Out current configuration is:
$ kubectl describe deploy zeebe-zeebe-gateway https://gist.github.com/yoavsal/7deb98b5180209a40d672cff32deee55
The first line of code is coming from the broker (from our custom exporter actually)
Then, after ~8 seconds the first log from zeebe-client debug is showing.
For our worker first line of code search for “REST2”
The last line of the log is again from our exporter when the workflow is completed.
BTW, the environment variable is ZEEBE_NODE_LOG_LEVEL (not ZEEBE_NODE_LOGLEVEL)

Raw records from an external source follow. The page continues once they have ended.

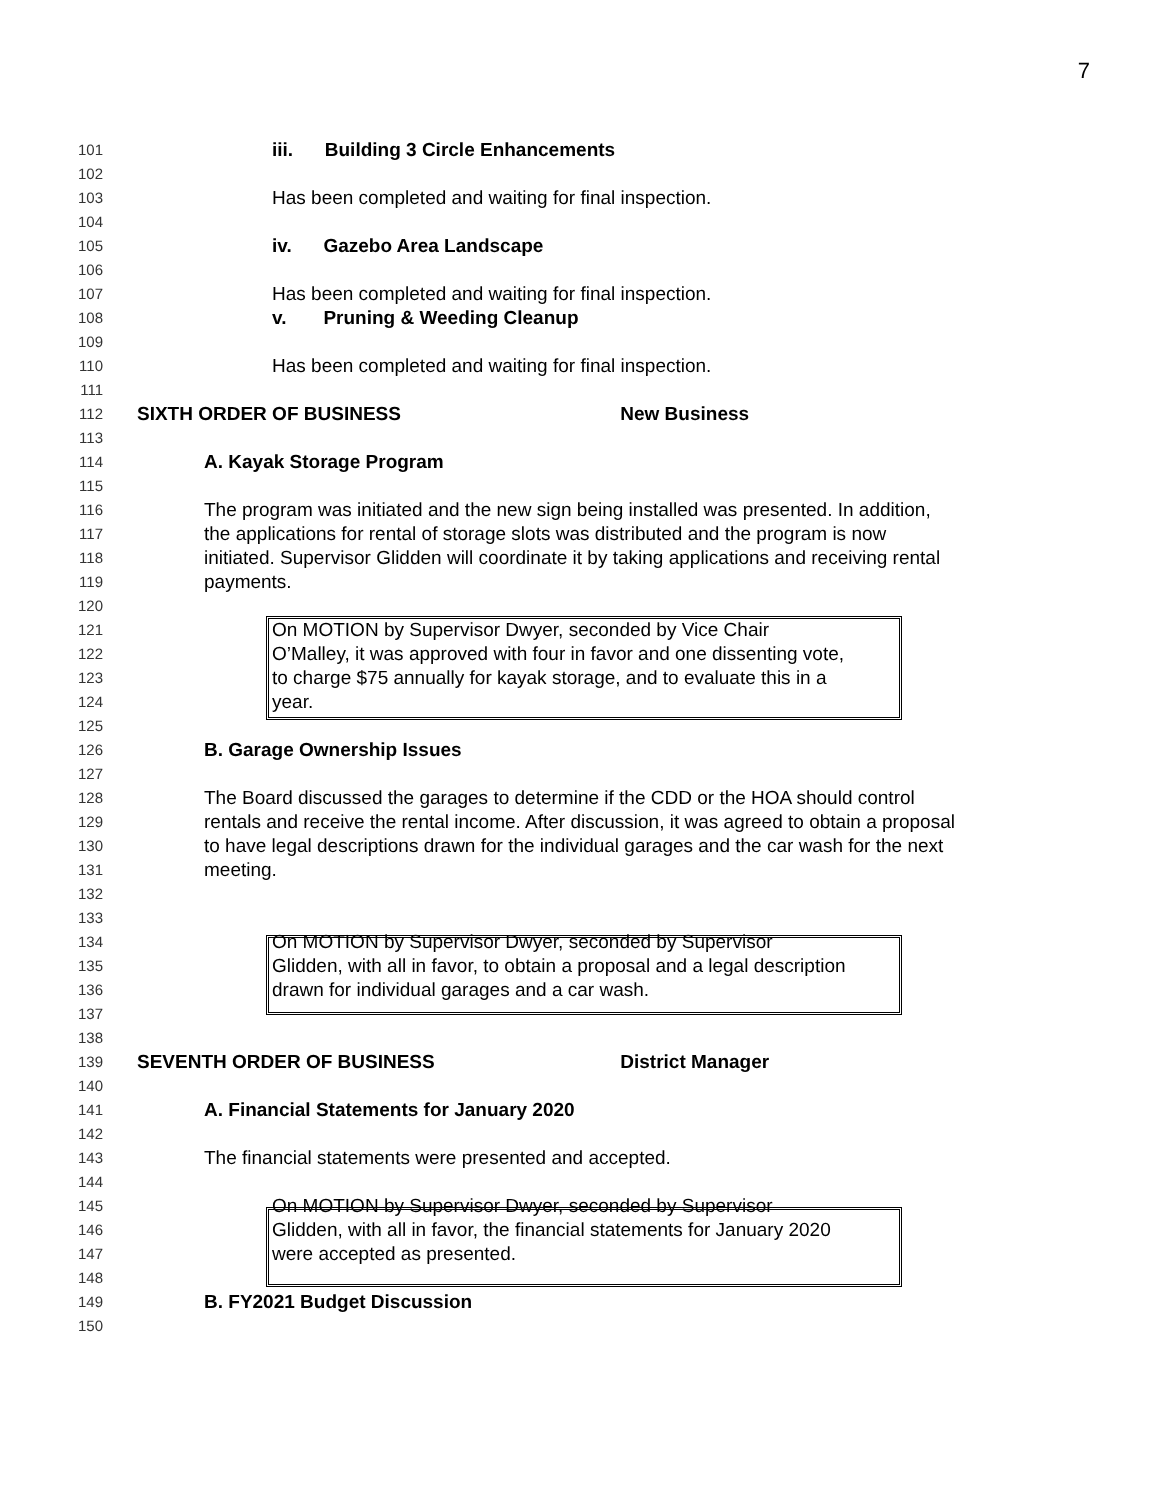7
101 iii. Building 3 Circle Enhancements
102
103 Has been completed and waiting for final inspection.
104
105 iv. Gazebo Area Landscape
106
107 Has been completed and waiting for final inspection.
108 v. Pruning & Weeding Cleanup
109
110 Has been completed and waiting for final inspection.
111
112 SIXTH ORDER OF BUSINESS New Business
113
114 A. Kayak Storage Program
115
116 The program was initiated and the new sign being installed was presented. In addition,
117 the applications for rental of storage slots was distributed and the program is now
118 initiated. Supervisor Glidden will coordinate it by taking applications and receiving rental
119 payments.
120
121 On MOTION by Supervisor Dwyer, seconded by Vice Chair
122 O’Malley, it was approved with four in favor and one dissenting vote,
123 to charge $75 annually for kayak storage, and to evaluate this in a
124 year.
125
126 B. Garage Ownership Issues
127
128 The Board discussed the garages to determine if the CDD or the HOA should control
129 rentals and receive the rental income. After discussion, it was agreed to obtain a proposal
130 to have legal descriptions drawn for the individual garages and the car wash for the next
131 meeting.
132
133
134 On MOTION by Supervisor Dwyer, seconded by Supervisor
135 Glidden, with all in favor, to obtain a proposal and a legal description
136 drawn for individual garages and a car wash.
137
138
139 SEVENTH ORDER OF BUSINESS District Manager
140
141 A. Financial Statements for January 2020
142
143 The financial statements were presented and accepted.
144
145 On MOTION by Supervisor Dwyer, seconded by Supervisor
146 Glidden, with all in favor, the financial statements for January 2020
147 were accepted as presented.
148
149 B. FY2021 Budget Discussion
150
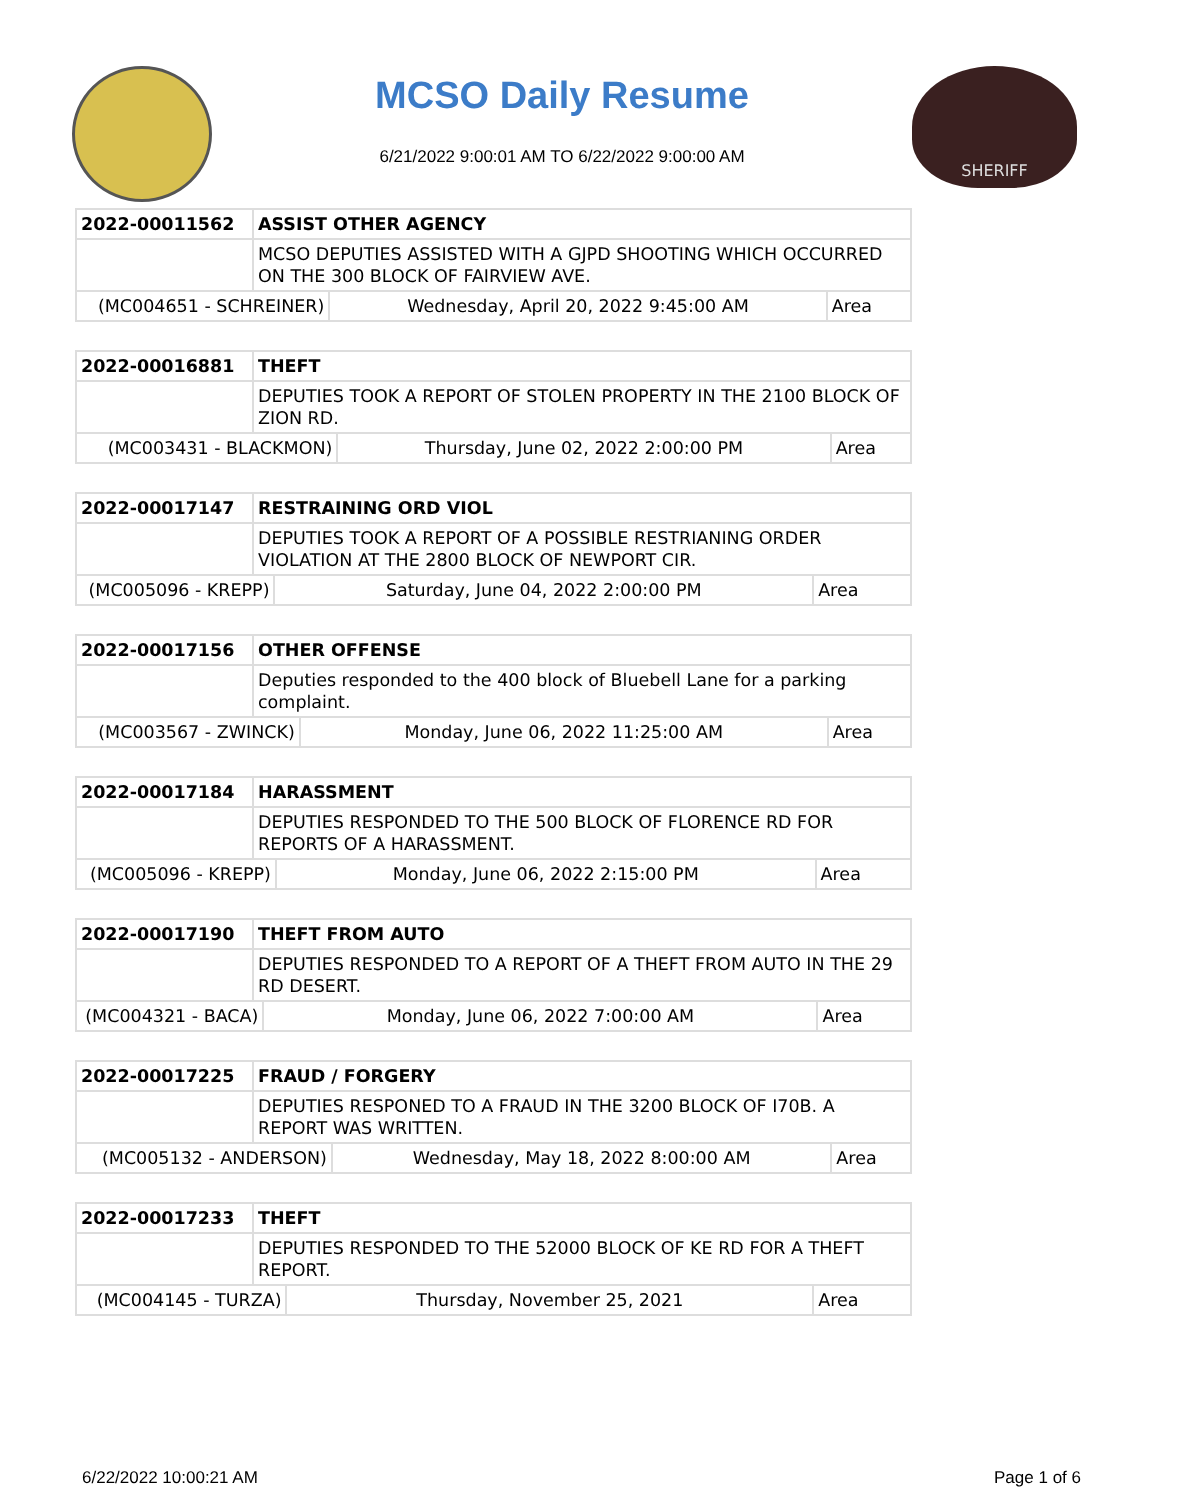MCSO Daily Resume
6/21/2022 9:00:01 AM TO 6/22/2022 9:00:00 AM
SHERIFF
| 2022-00011562 | ASSIST OTHER AGENCY | | |
| | MCSO DEPUTIES ASSISTED WITH A GJPD SHOOTING WHICH OCCURRED ON THE 300 BLOCK OF FAIRVIEW AVE. | | |
| (MC004651 - SCHREINER) | | Wednesday, April 20, 2022 9:45:00 AM | Area |
| 2022-00016881 | THEFT | | |
| | DEPUTIES TOOK A REPORT OF STOLEN PROPERTY IN THE 2100 BLOCK OF ZION RD. | | |
| (MC003431 - BLACKMON) | | Thursday, June 02, 2022 2:00:00 PM | Area |
| 2022-00017147 | RESTRAINING ORD VIOL | | |
| | DEPUTIES TOOK A REPORT OF A POSSIBLE RESTRIANING ORDER VIOLATION AT THE 2800 BLOCK OF NEWPORT CIR. | | |
| (MC005096 - KREPP) | | Saturday, June 04, 2022 2:00:00 PM | Area |
| 2022-00017156 | OTHER OFFENSE | | |
| | Deputies responded to the 400 block of Bluebell Lane for a parking complaint. | | |
| (MC003567 - ZWINCK) | | Monday, June 06, 2022 11:25:00 AM | Area |
| 2022-00017184 | HARASSMENT | | |
| | DEPUTIES RESPONDED TO THE 500 BLOCK OF FLORENCE RD FOR REPORTS OF A HARASSMENT. | | |
| (MC005096 - KREPP) | | Monday, June 06, 2022 2:15:00 PM | Area |
| 2022-00017190 | THEFT FROM AUTO | | |
| | DEPUTIES RESPONDED TO A REPORT OF A THEFT FROM AUTO IN THE 29 RD DESERT. | | |
| (MC004321 - BACA) | | Monday, June 06, 2022 7:00:00 AM | Area |
| 2022-00017225 | FRAUD / FORGERY | | |
| | DEPUTIES RESPONED TO A FRAUD IN THE 3200 BLOCK OF I70B. A REPORT WAS WRITTEN. | | |
| (MC005132 - ANDERSON) | | Wednesday, May 18, 2022 8:00:00 AM | Area |
| 2022-00017233 | THEFT | | |
| | DEPUTIES RESPONDED TO THE 52000 BLOCK OF KE RD FOR A THEFT REPORT. | | |
| (MC004145 - TURZA) | | Thursday, November 25, 2021 | Area |
6/22/2022 10:00:21 AM Page 1 of 6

The other thing to do is to use a zbctl worker to isolate whether it is a broker issue, or an interaction with the client. See the Register a Worker section here: https://docs.cloud.camunda.io/docs/cli-zbctl
I don’s see any indication for starvation.
We actually increases the requested cpu and memory and have enough resources on the node.
Notice that the job processing seems to happen on some time cycle.
E.g. if I create several instances, it will take the delay until a first job is processed, but once it starts all the instances are handled immediately.
Could it be that long polling is not working as expected in gateway/cluster mode?
@jwulf, @salaboy
I have upgraded my helm charts from v0.0.110 to v0.0.128 and the delay seem to be gone .
I’m not sure what exactly fixed that at least now it is gone.
Thanks for the support
Quick update:
The delays with 0.23.4 were better than before but after a day of use it is getting worse again.
At first, I suspected the JavaOpts that have the below list of options removed in v128 comparing to v100, but I’m not sure…